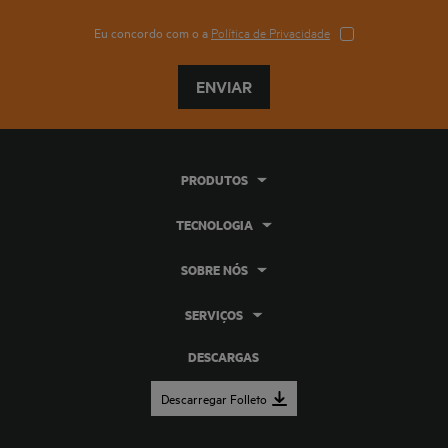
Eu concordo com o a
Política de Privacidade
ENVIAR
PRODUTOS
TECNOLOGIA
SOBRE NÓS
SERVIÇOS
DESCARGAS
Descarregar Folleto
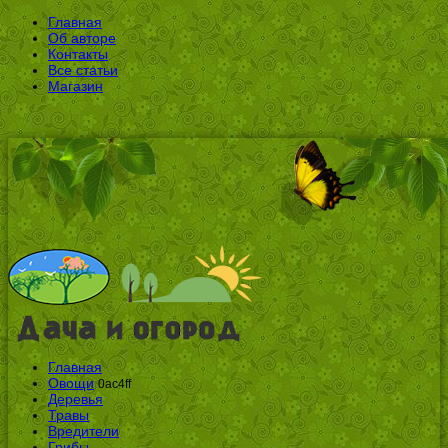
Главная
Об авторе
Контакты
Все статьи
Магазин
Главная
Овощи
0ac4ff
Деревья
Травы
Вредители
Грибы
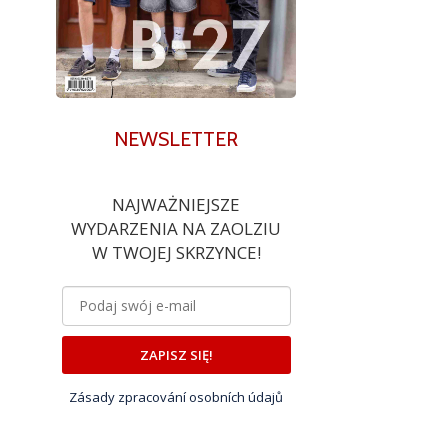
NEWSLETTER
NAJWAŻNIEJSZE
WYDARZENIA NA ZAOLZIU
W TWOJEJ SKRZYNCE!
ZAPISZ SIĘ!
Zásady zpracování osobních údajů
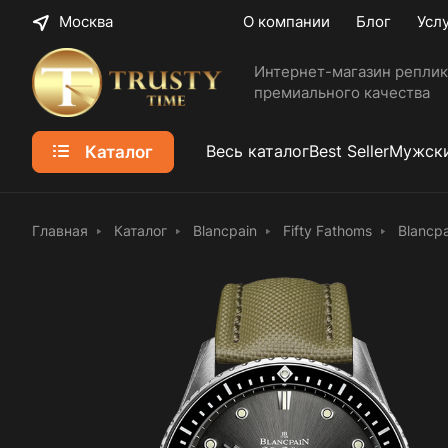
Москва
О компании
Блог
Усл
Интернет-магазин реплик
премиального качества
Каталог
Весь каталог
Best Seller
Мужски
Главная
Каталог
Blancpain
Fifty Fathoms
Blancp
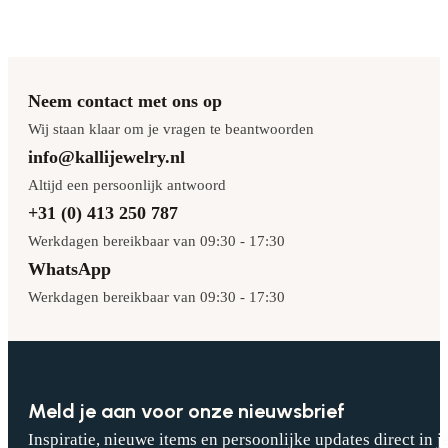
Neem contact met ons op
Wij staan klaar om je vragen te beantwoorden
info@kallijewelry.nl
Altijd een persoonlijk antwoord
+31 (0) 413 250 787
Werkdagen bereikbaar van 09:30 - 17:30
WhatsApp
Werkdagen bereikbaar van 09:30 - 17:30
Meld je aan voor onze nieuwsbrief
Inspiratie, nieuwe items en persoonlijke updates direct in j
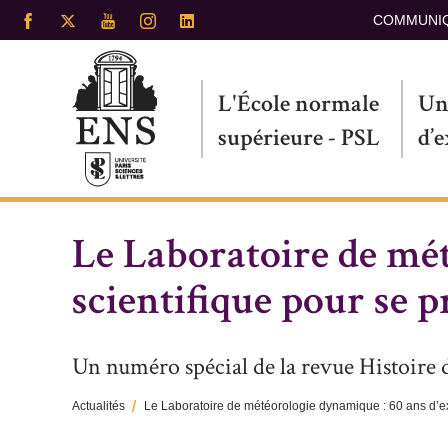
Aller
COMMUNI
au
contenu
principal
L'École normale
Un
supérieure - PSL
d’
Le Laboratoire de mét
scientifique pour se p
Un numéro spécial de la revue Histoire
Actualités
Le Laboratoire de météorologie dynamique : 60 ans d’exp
------------
What you are asked to do — What this calls for is a word-for-word copy of the listing above, pictures excluded.

Result of the task —
Eu concordo com o a
Política de Privacidade
ENVIAR
PRODUTOS
TECNOLOGIA
SOBRE NÓS
SERVIÇOS
DESCARGAS
Descarregar Folleto
Главная
Об авторе
Контакты
Все статьи
Магазин
Главная
Овощи
0ac4ff
Деревья
Травы
Вредители
Грибы
NEWSLETTER
NAJWAŻNIEJSZE
WYDARZENIA NA ZAOLZIU
W TWOJEJ SKRZYNCE!
ZAPISZ SIĘ!
Zásady zpracování osobních údajů
Москва
О компании
Блог
Усл
Интернет-магазин реплик
премиального качества
Каталог
Весь каталог
Best Seller
Мужски
Главная
Каталог
Blancpain
Fifty Fathoms
Blancp
Neem contact met ons op
Wij staan klaar om je vragen te beantwoorden
info@kallijewelry.nl
Altijd een persoonlijk antwoord
+31 (0) 413 250 787
Werkdagen bereikbaar van 09:30 - 17:30
WhatsApp
Werkdagen bereikbaar van 09:30 - 17:30
Meld je aan voor onze nieuwsbrief
Inspiratie, nieuwe items en persoonlijke updates direct in j
Aller
COMMUNI
au
contenu
principal
L'École normale
Un
supérieure - PSL
d’
Le Laboratoire de mét
scientifique pour se p
Un numéro spécial de la revue Histoire
Actualités
Le Laboratoire de météorologie dynamique : 60 ans d’exp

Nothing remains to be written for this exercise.